I was in London yesterday, attending a ‘well-being’ event at a venue on the embankment of the River Thames. Much of the day was focused on resilience, and we heard from several people throughout the conference about what resilience meant for them.
Whilst we all sat around talking about what resilience looks like, just a stone’s throw away, on the river itself, a feat of of endurance and resilience was being completed by Sarah Outen, who had just become the first woman to go around the world under her own steam.
Thirty year old Sarah ended her four-and-a half year journey when she paddled her kayak under Tower Bridge, completing 25,000 miles of cycling, rowing and kayaking, which has seen her face death on several different occasions.
At different times she was been rescued from the pacific, during a tropical storm; has been sucked under the bows of a container ship; and has cycled through extreme temperatures of + and – 40 degrees.
Sarah’s expedition has helped raise money for the MND Association, Coppafeel, WaterAid and the Jubilee Sailing Trust. As well as the fundraising, she hopes to have raised the aspirations of a whole generation of young people to achieve as much as they can in life.
Talking to the Daly Telegraph, Sarah said: “For me this expedition has always been about the adventure, the challenge and importantly about the learning. But I also wanted to share this experience with others, to show people, especially young people, that you can do whatever you put your mind to. This is a belief inspired by my late father and is one I carry with me always.”
Apart from her evident self-efficacy, Sarah’s resilience was helped along the way by connecting with strangers and friends alike. She had a support team to assist her and spoke daily to her fiancé, Lucy.
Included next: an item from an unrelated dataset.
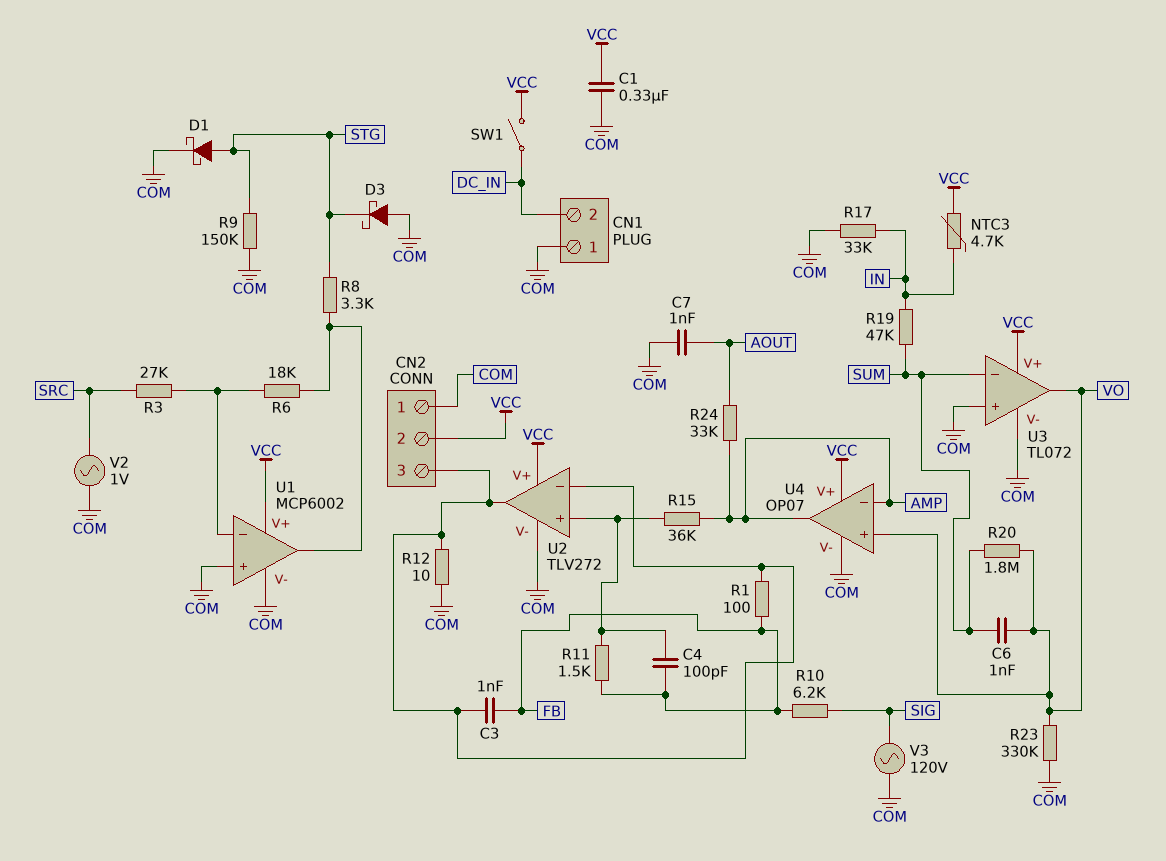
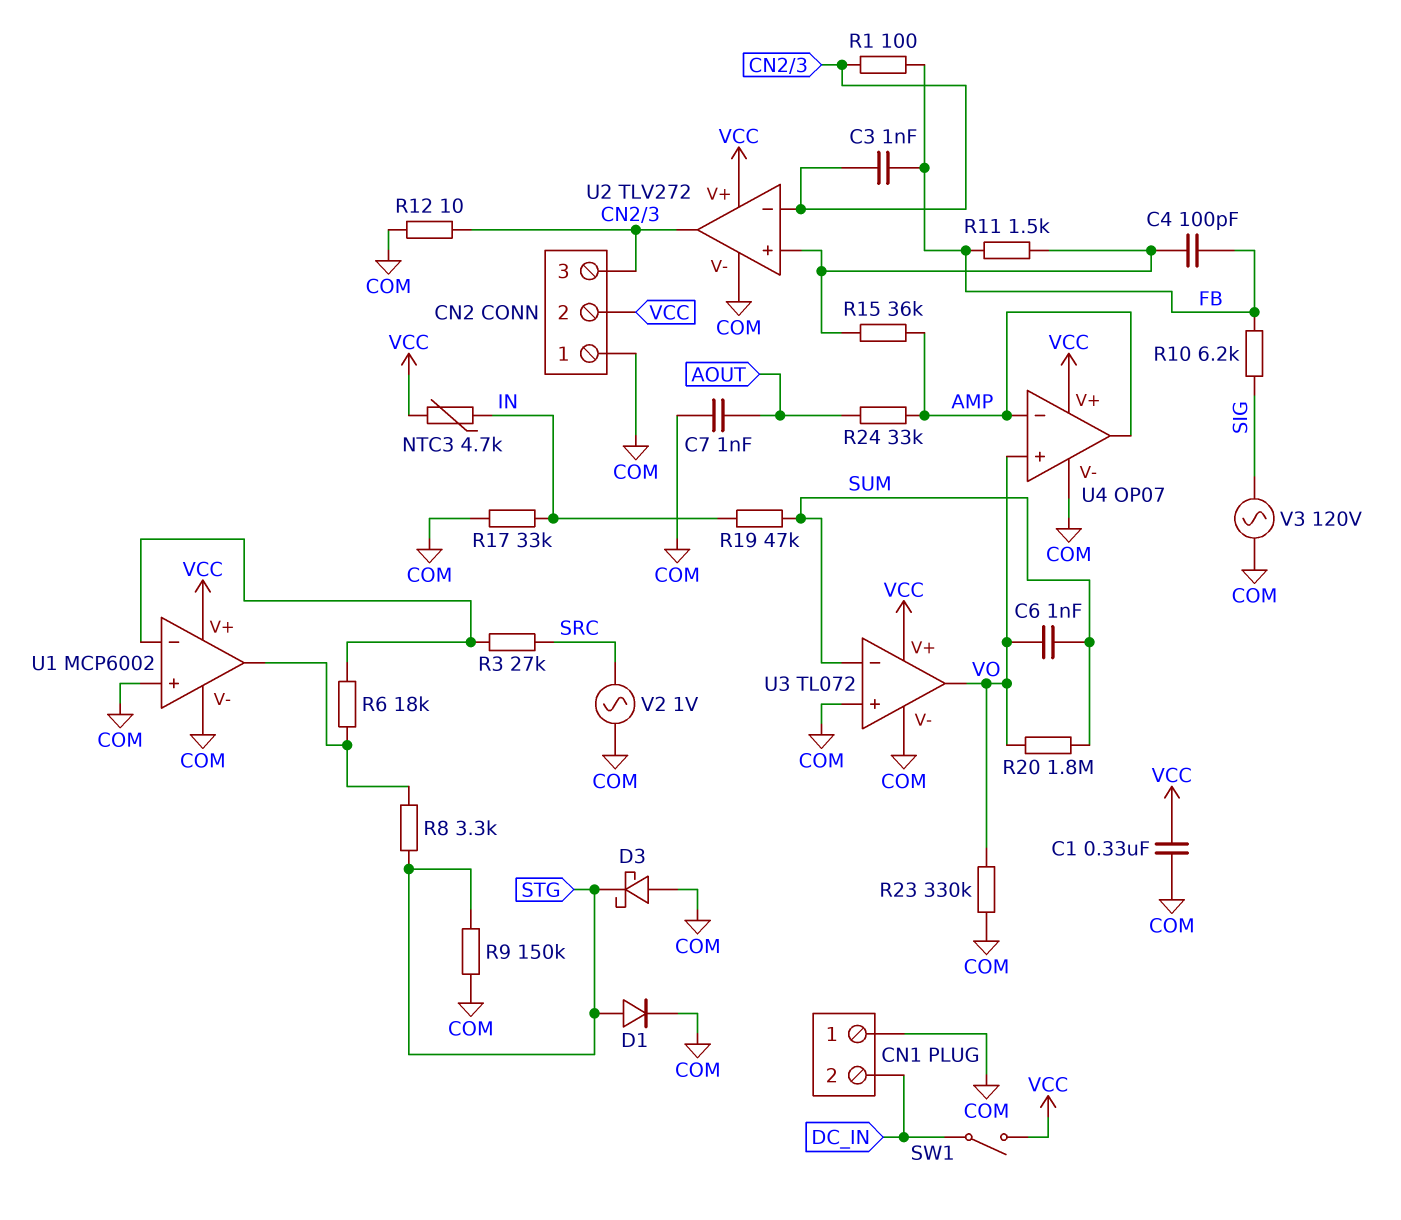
D1: schottky (A STG, K COM) -> diode (A STG, K COM)

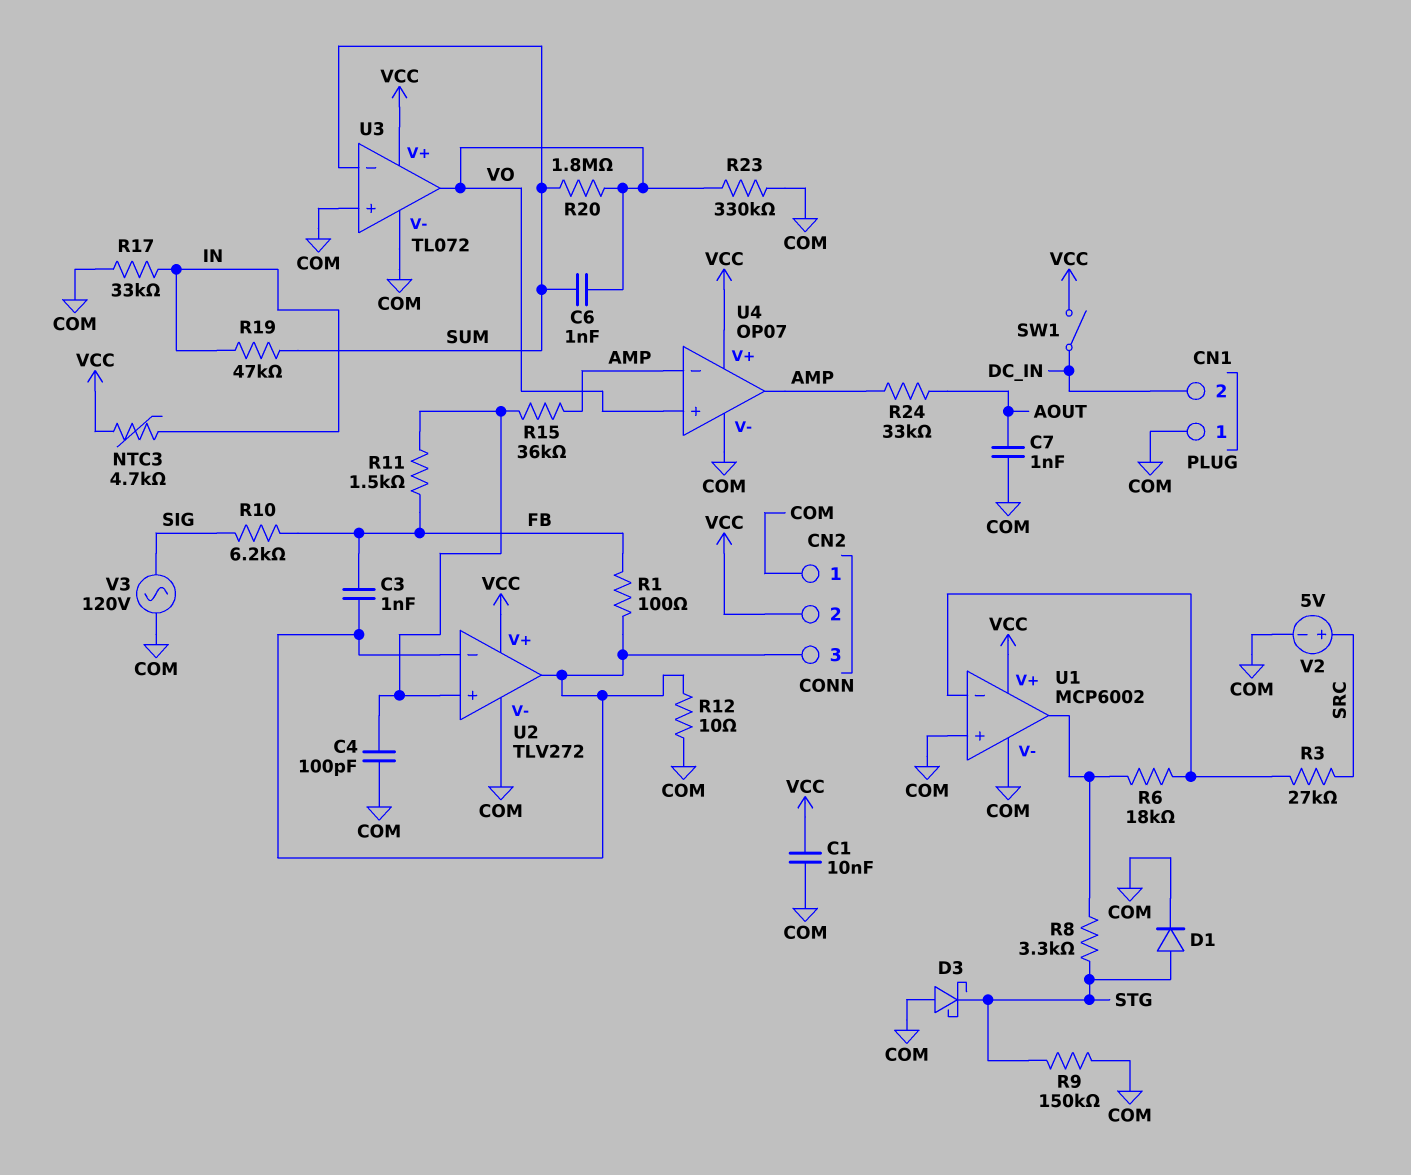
C1: 330nF (COM, VCC) -> 10nF (COM, VCC)
C4: 100pF (FB, U2/in+) -> 100pF (COM, U2/in+)
V2: AC 1V (COM, SRC) -> 5V (plus SRC, minus COM)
Upon her return she acknowledged the part that the support from other people had played in her achieving her goal, saying “…while I spent much of the time out there on my own, this has by no means been a solo expedition. I could not have done it without them.”
Time and again, on my year long voyage through resilience the message about the importance of the connection with others is emerging as a key element of the whole puzzle.